**WRITTEN EXERCISE:**
Print all of the data below line for line, word for word, and leave out every picture.

---- DATA ENTRIES

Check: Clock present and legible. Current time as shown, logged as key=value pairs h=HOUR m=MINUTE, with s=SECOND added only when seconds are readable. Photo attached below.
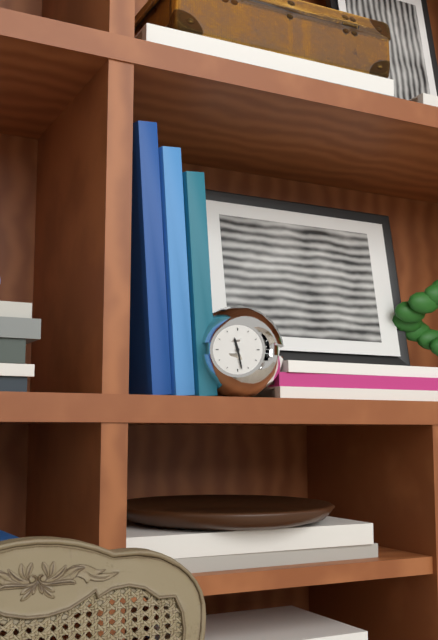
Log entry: h=11 m=28
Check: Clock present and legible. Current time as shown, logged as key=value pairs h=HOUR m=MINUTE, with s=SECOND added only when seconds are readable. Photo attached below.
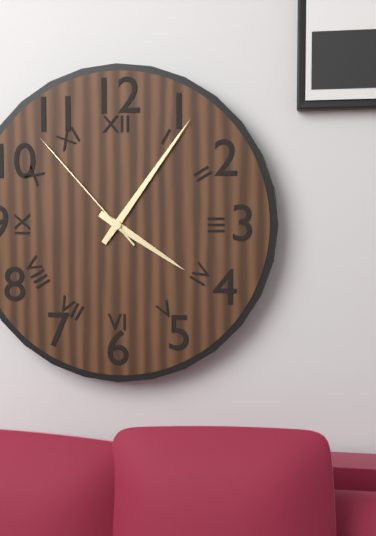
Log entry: h=4 m=6 s=53
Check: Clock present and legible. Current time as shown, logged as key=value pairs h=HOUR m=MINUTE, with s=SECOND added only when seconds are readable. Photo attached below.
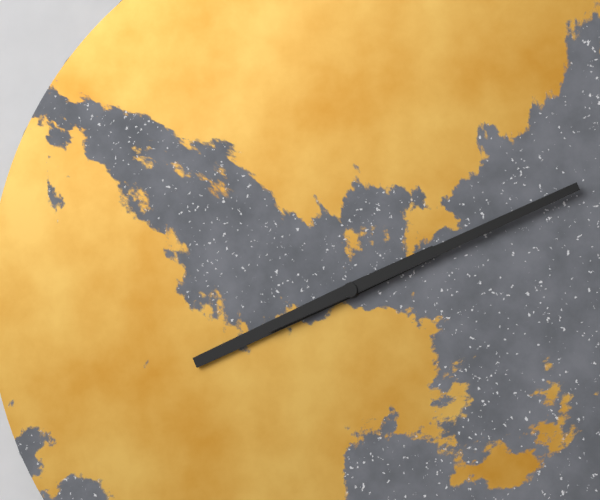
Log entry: h=8 m=11
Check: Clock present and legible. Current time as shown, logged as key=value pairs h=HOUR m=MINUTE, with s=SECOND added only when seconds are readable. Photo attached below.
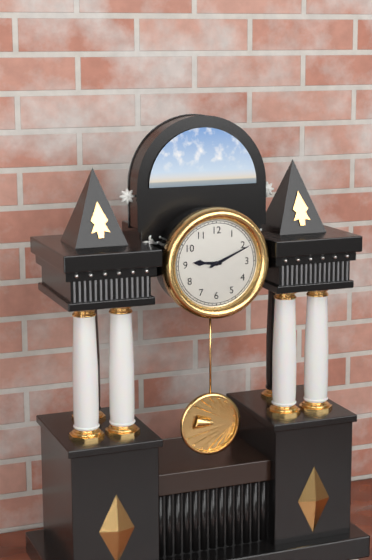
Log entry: h=9 m=11
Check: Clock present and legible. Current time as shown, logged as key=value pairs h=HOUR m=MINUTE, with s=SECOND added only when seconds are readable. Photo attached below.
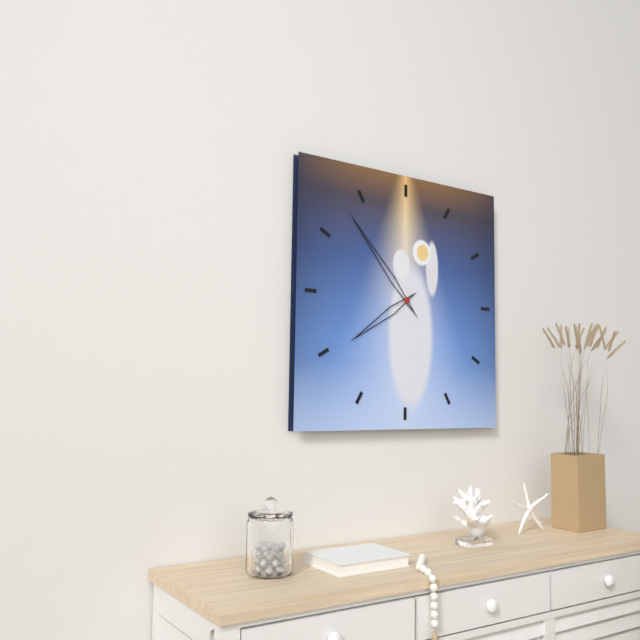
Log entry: h=7 m=53
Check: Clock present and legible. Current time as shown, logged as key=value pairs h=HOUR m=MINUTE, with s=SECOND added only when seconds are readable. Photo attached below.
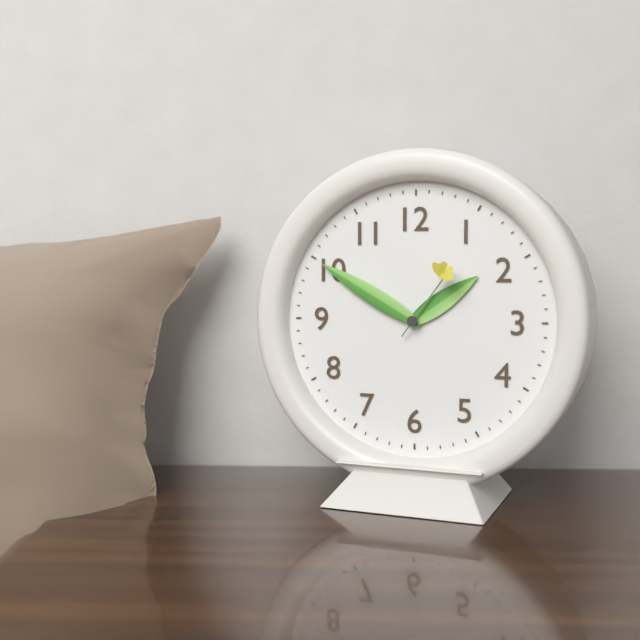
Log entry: h=1 m=50 s=6
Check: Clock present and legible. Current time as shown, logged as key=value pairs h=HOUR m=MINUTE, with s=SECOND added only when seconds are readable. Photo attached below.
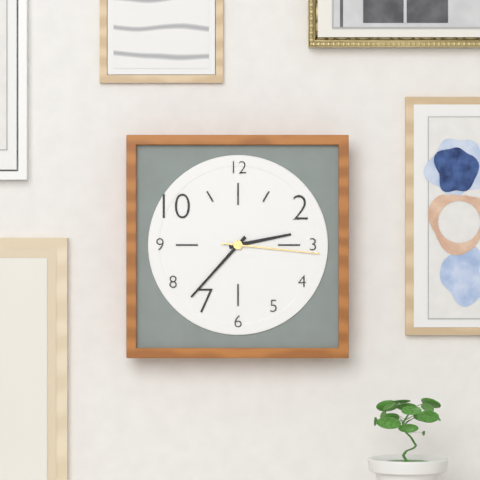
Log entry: h=2 m=37 s=16
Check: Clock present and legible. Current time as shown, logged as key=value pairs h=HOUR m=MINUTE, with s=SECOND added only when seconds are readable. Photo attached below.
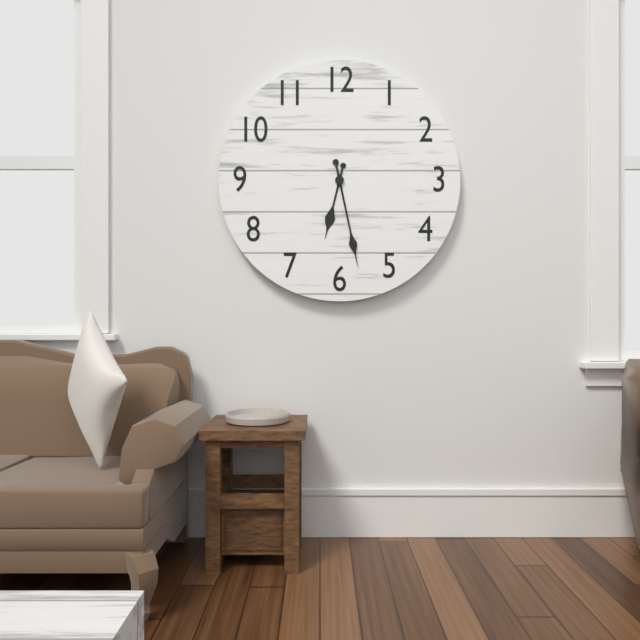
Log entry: h=6 m=28
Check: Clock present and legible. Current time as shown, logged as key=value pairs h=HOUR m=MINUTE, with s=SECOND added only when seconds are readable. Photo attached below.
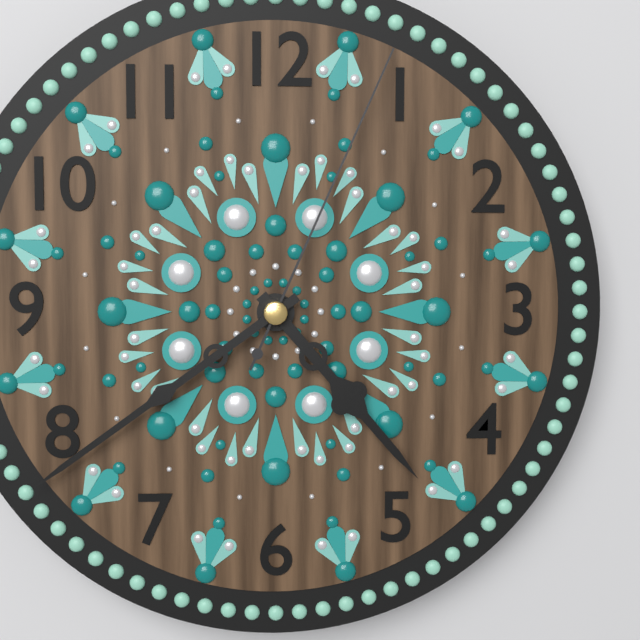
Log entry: h=4 m=39 s=4
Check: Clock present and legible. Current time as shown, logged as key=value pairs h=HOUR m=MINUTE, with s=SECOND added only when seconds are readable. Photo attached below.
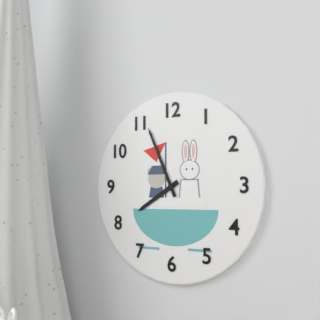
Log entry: h=7 m=56
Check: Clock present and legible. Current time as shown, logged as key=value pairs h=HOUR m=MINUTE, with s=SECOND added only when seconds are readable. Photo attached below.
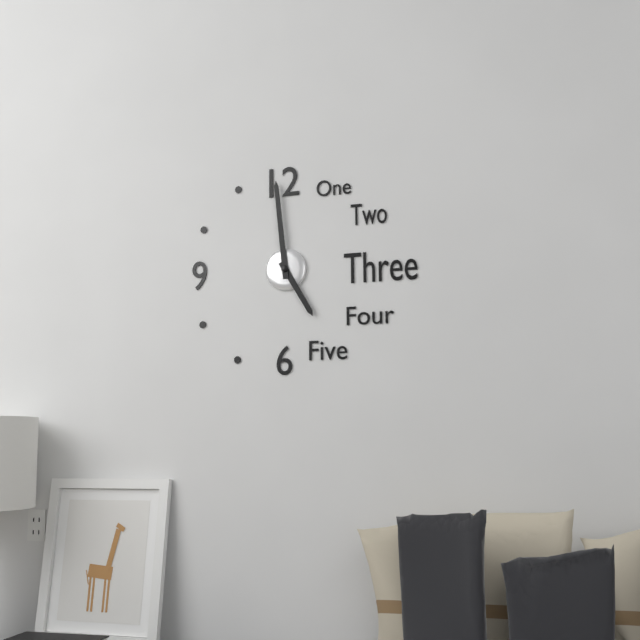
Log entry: h=4 m=59
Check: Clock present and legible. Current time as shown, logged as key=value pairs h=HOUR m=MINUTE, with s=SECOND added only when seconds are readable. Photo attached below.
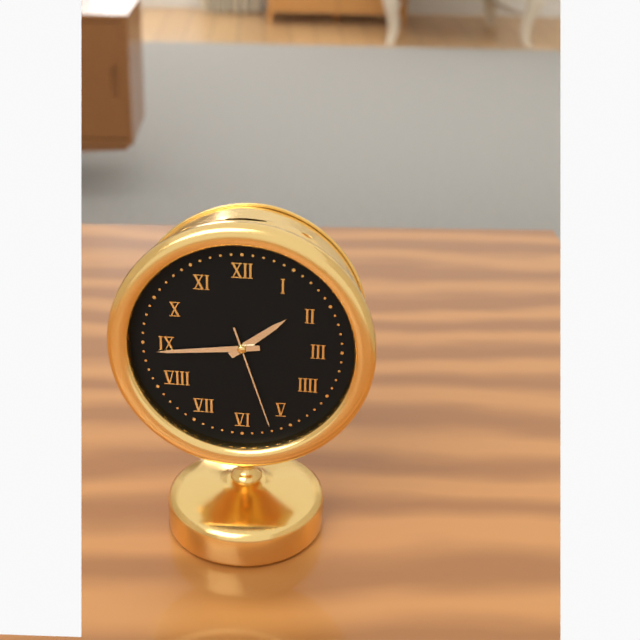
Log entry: h=1 m=44 s=27
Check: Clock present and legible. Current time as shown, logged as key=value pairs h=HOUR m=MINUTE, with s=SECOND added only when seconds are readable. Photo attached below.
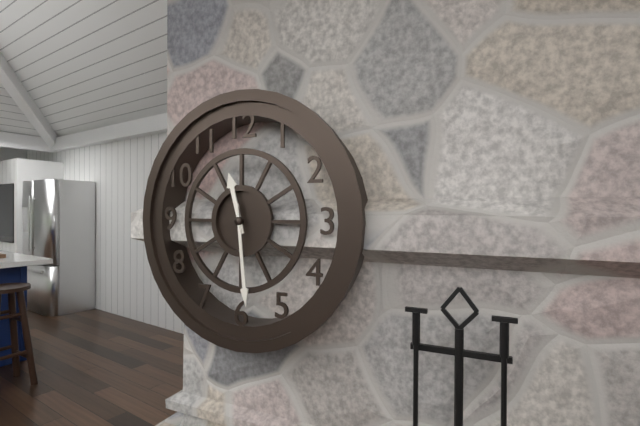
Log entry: h=11 m=29
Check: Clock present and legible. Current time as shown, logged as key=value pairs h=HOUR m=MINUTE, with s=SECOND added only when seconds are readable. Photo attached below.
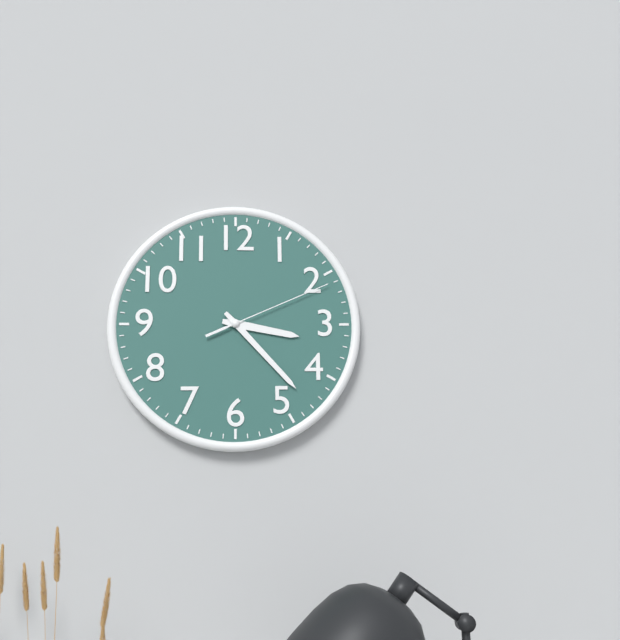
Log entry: h=3 m=23 s=11
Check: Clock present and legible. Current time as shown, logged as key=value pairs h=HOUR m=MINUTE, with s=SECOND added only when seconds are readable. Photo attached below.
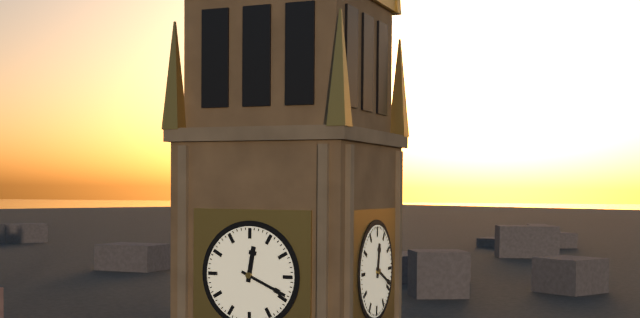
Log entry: h=12 m=19
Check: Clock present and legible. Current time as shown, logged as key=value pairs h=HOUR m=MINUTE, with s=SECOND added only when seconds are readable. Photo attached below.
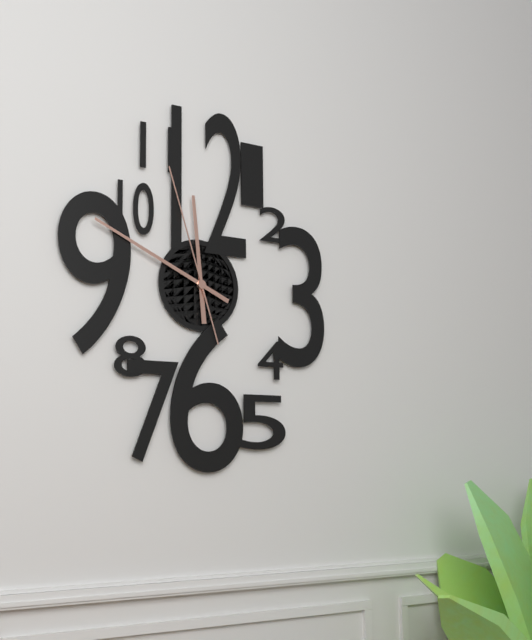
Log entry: h=11 m=49 s=57
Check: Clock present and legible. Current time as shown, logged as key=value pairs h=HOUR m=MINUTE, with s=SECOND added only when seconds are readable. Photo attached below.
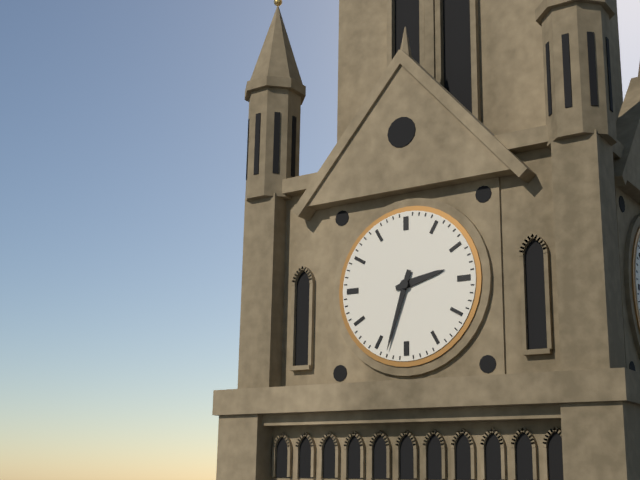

--------

**OUTPUT FOR THIS TASK:**
Check: Clock present and legible. Current time as shown, logged as key=value pairs h=HOUR m=MINUTE, with s=SECOND added only when seconds are readable. Photo attached below.
Log entry: h=11 m=28
Check: Clock present and legible. Current time as shown, logged as key=value pairs h=HOUR m=MINUTE, with s=SECOND added only when seconds are readable. Photo attached below.
Log entry: h=4 m=6 s=53
Check: Clock present and legible. Current time as shown, logged as key=value pairs h=HOUR m=MINUTE, with s=SECOND added only when seconds are readable. Photo attached below.
Log entry: h=8 m=11
Check: Clock present and legible. Current time as shown, logged as key=value pairs h=HOUR m=MINUTE, with s=SECOND added only when seconds are readable. Photo attached below.
Log entry: h=9 m=11
Check: Clock present and legible. Current time as shown, logged as key=value pairs h=HOUR m=MINUTE, with s=SECOND added only when seconds are readable. Photo attached below.
Log entry: h=7 m=53
Check: Clock present and legible. Current time as shown, logged as key=value pairs h=HOUR m=MINUTE, with s=SECOND added only when seconds are readable. Photo attached below.
Log entry: h=1 m=50 s=6
Check: Clock present and legible. Current time as shown, logged as key=value pairs h=HOUR m=MINUTE, with s=SECOND added only when seconds are readable. Photo attached below.
Log entry: h=2 m=37 s=16
Check: Clock present and legible. Current time as shown, logged as key=value pairs h=HOUR m=MINUTE, with s=SECOND added only when seconds are readable. Photo attached below.
Log entry: h=6 m=28
Check: Clock present and legible. Current time as shown, logged as key=value pairs h=HOUR m=MINUTE, with s=SECOND added only when seconds are readable. Photo attached below.
Log entry: h=4 m=39 s=4
Check: Clock present and legible. Current time as shown, logged as key=value pairs h=HOUR m=MINUTE, with s=SECOND added only when seconds are readable. Photo attached below.
Log entry: h=7 m=56
Check: Clock present and legible. Current time as shown, logged as key=value pairs h=HOUR m=MINUTE, with s=SECOND added only when seconds are readable. Photo attached below.
Log entry: h=4 m=59
Check: Clock present and legible. Current time as shown, logged as key=value pairs h=HOUR m=MINUTE, with s=SECOND added only when seconds are readable. Photo attached below.
Log entry: h=1 m=44 s=27
Check: Clock present and legible. Current time as shown, logged as key=value pairs h=HOUR m=MINUTE, with s=SECOND added only when seconds are readable. Photo attached below.
Log entry: h=11 m=29
Check: Clock present and legible. Current time as shown, logged as key=value pairs h=HOUR m=MINUTE, with s=SECOND added only when seconds are readable. Photo attached below.
Log entry: h=3 m=23 s=11
Check: Clock present and legible. Current time as shown, logged as key=value pairs h=HOUR m=MINUTE, with s=SECOND added only when seconds are readable. Photo attached below.
Log entry: h=12 m=19
Check: Clock present and legible. Current time as shown, logged as key=value pairs h=HOUR m=MINUTE, with s=SECOND added only when seconds are readable. Photo attached below.
Log entry: h=11 m=49 s=57
Check: Clock present and legible. Current time as shown, logged as key=value pairs h=HOUR m=MINUTE, with s=SECOND added only when seconds are readable. Photo attached below.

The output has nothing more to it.